Все годы присутствие В.И. очищало атмосферу на факультете, и, вообще, в Университете он пользовался огромным влиянием. В 1956 году В.И. «пробил» М. Ш. Бирмана[122]
на физфак, причем в схватке с руководством Университета заявил: «Или берете Бирмана, или я ухожу из ЛГУ».Несомненно, и в моем случае трудности возникли в Главном здании, где находились партком и могущественный проректор по кадрам Сергей Иванович Катькало, «специалист по еврейскому вопросу».
Сам я не воспринимал перспективу аспирантуры как трагедию, в отличие от С.Г., который смотрел в будущее. Он знал, что после окончания аспирантуры мне будет невозможно остаться в Университете. Но буквально за неделю до распределения, Владимир Иванович с заговорщицким видом завел С.Г. и меня в пустую аудиторию и, посмеиваясь, сообщил, что все получилось, что меня возьмут. Он предупредил: «Вам предложат на выбор: аспирантуру или НИИММ[123]
. Не вздумайте согласиться на аспирантуру.»Так я попал в НИИММ, точнее, стал младшим научным сотрудником лаборатории матфизики Модеста Михайловича Смирнова[124]
. Не являясь заметным математиком, он был на редкость доброжелательным человеком. В 1968 году меня перевели в лабораторию методов вычислений, которой руководил С. Г. Михлин. И все годы в НИИММ я занимался тем, чем хотел. «Мазья работает на себя», – поставила на мне клеймо администрация, но это было не совсем верно. В течение многих лет я читал лекции студентам и руководил дипломниками. Вот отрывок из моей характеристики того времени: «В разные годы В. Г. Мазья читал на общественных началах курс математической физики на матмех факультете, курсы анализа на экономическом и географическом факультетах ЛГУ, а также различные спецкурсы, в том числе “Теоремы вложения функциональных пространств” и “Дополнительные главы теории эллиптических уравнений”. Вместе с С. Г. Михлиным руководил семинаром кафедры математической физики по общей теории уравнений.»Только что упомянутый семинар работал с начала марта 1967 года по вторникам на 10-й линии. Начался он с доклада В. А. Солонникова[125]
об эллиптических системах. Среди докладчиков были: М. А. Красносельский, И. Ц. Гохберг, А. И. Кошелев, Н. Н. Уральцева, Г. Ангер, Г. М. Вайникко, А. Лангенбах, Г. Вильденхайн, Л.-И. Хедберг, М. И. Фрейдлин, И. Б. Симоненко, З. Пресдорф, Н. Л. Василевский, Г. С. Литвинчук, Б. Зильберманн. Чувствую, что не всех назвал, но кого пропустил – не помню.Зигфрид
То, что было очевидно школьникам и студентам моего времени, возможно, требует пояснения сегодня. Полученное моим поколением воспитание «в духе пролетарского интернационализма» исключало ненависть по национальному признаку. По классовому – ненавидь на здоровье, а по национальному – нельзя. Даже тот факт, что мой отец погиб на войне с Германией и что в результате войны я лишился многих близких, никогда не вызывал у меня неприязни к немцам как таковым. Виноваты во всех ужасах были фашисты.

-=-=-

-- ЗАДАНИЕ A --
Обновите записи с самого начала до строки, содержащей «state / province: Nelson», включительно: замените «country» на «nation», а всё остальное оставьте без изменений.

-- МАТЕРИАЛЫ УПРАЖНЕНИЯ --

-=-=-

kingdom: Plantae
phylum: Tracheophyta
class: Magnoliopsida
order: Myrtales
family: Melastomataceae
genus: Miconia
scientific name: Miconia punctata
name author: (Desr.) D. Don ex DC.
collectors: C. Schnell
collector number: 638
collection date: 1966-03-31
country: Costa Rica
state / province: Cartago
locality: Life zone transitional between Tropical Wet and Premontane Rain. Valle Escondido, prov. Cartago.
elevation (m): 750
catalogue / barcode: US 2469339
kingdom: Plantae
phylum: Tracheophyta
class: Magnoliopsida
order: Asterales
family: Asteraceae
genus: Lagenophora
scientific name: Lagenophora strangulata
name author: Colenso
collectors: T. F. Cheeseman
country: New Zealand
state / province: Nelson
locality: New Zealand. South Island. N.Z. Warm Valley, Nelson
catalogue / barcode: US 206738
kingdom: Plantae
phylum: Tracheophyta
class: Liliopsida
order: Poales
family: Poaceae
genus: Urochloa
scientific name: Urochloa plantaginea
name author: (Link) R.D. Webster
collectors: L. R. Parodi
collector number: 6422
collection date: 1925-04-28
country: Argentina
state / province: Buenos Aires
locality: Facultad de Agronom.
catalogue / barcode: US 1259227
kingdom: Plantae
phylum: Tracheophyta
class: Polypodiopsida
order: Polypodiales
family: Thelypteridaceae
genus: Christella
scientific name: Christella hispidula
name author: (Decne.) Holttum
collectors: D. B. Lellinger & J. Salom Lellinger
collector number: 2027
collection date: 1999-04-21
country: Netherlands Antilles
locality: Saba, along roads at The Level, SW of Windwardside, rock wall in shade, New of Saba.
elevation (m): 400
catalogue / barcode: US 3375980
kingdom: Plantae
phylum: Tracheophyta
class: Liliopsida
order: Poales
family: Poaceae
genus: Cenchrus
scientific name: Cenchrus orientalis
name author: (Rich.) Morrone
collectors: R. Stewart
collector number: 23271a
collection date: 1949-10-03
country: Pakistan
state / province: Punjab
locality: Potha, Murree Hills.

-=-=-

-- ЗАДАНИЕ B --
Перечислите все факультеты ЛГУ, на которых, согласно приведенной в отрывке характеристике, В. Г. Мазья читал курсы.

-- ПИСЬМЕННЫЙ ОТВЕТ A --
kingdom: Plantae
phylum: Tracheophyta
class: Magnoliopsida
order: Myrtales
family: Melastomataceae
genus: Miconia
scientific name: Miconia punctata
name author: (Desr.) D. Don ex DC.
collectors: C. Schnell
collector number: 638
collection date: 1966-03-31
nation: Costa Rica
state / province: Cartago
locality: Life zone transitional between Tropical Wet and Premontane Rain. Valle Escondido, prov. Cartago.
elevation (m): 750
catalogue / barcode: US 2469339
kingdom: Plantae
phylum: Tracheophyta
class: Magnoliopsida
order: Asterales
family: Asteraceae
genus: Lagenophora
scientific name: Lagenophora strangulata
name author: Colenso
collectors: T. F. Cheeseman
nation: New Zealand
state / province: Nelson

-- ПИСЬМЕННЫЙ ОТВЕТ B --
Матмех факультет, экономический факультет, географический факультет.